Bawling these requests to Newman Noggs, Mr Squeers betook himself to the little back-office, and fitted on his child's hat with parental anxiety, while Newman, with his pen behind his ear, sat, stiff and immovable, on his stool, regarding the father and son by turns with a broad stare.
`He's a fine boy, an't he?' said Squeers, throwing his head a little on one side, and falling back to the desk, the better to estimate the proportions of little Wackford.
`Very,' said Newman.
`Pretty well swelled out, an't he?' pursued Squeers. `He has the fatness of twenty boys, he has.'
`Ah!' replied Newman, suddenly thrusting his face into that of Squeers, `he has;--the fatness of twenty!--more! He's got it all. God help that others. Ha! ha! Oh Lord!'
Having uttered these fragmentary observations, Newman dropped upon his desk and began to write with most marvellous rapidity.
`Why, what does the man mean?' cried Squeers, colouring. `Is he drunk?'
Newman made no reply.
`Is he mad?' said Squeers.
But, still Newman betrayed no consciousness of any presence save his own; so, Mr Squeers comforted himself by saying that he was both drunk and mad; and, with this parting observation, he led his hopeful son away.
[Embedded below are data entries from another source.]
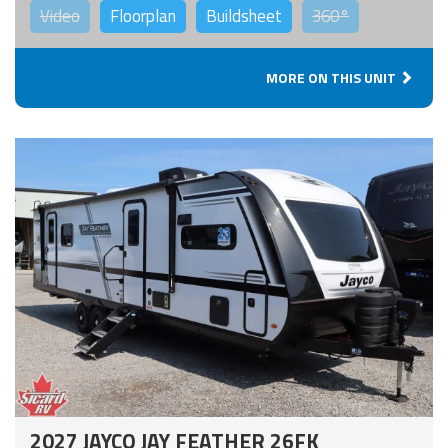
Video
Floorplan
Buildsheet
360°
MORE ON THIS UNIT
2027 JAYCO JAY FEATHER 26FK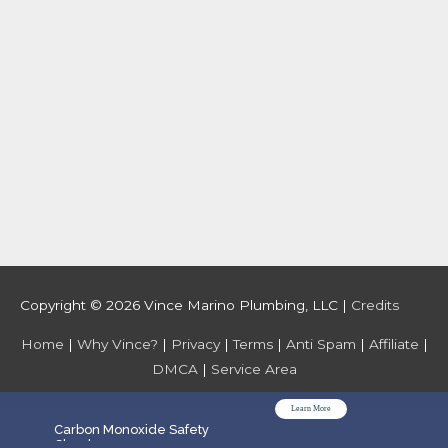
Copyright © 2026
Vince Marino Plumbing, LLC
|
Credits
Home
|
Why Vince?
|
Privacy
|
Terms
|
Anti Spam
|
Affiliate
|
DMCA
|
Service Area
Learn More
WPGrow
Carbon Monoxide Safety
Check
In exact proportion as Ralph Nickleby became conscious of a struggling and lingering regard for Kate, had his detestation of Nicholas augmented.
It might be, that to atone for the weakness of inclining to any one person, he held it necessary to hate some other more intensely than before; but such had been the course of his feelings. And now, to be defied and spurned, to be held up to her in the worst and most repulsive colours, to know that she was taught to hate and despise him: to feel that there was infection in his touch, and taint in his companionship--to know all this, and to know that the mover of it all was that same boyish poor relation who had twitted him in their very first interview, and openly bearded and braved him since, wrought his quiet and stealthy malignity to such a pitch, that there was scarcely anything he would not have hazarded to gratify it, if he could have seen his way to some immediate retaliation.
But, fortunately for Nicholas, Ralph Nickleby did not; and although he cast about all that day, and kept a corner of his brain working on the one anxious subject through all the round of schemes and business that came with it, night found him at last, still harping on the same theme, and still pursuing the same unprofitable reflections.
`When my brother was such as he,' said Ralph, `the first comparisons were drawn between us--always in my disfavour. He was open, liberal, gallant, gay; I a crafty hunks of cold and stagnant blood, with no passion but love of saving, and no spirit beyond a thirst for gain.
I recollected it well when I first saw this whipster; but I remember it better now.'
He had been occupied in tearing Nicholas's letter into atoms; and as he spoke, he scattered it in a tiny shower about him.
`Recollections like these,' pursued Ralph, with a bitter smile, `flock upon me--when I resign myself to them--in crowds, and from countless quarters.
As a portion of the world affect to despise the power of money, I must try and show them what it is.'
And being, by this time, in a pleasant frame of mind for slumber, Ralph Nickleby went to bed.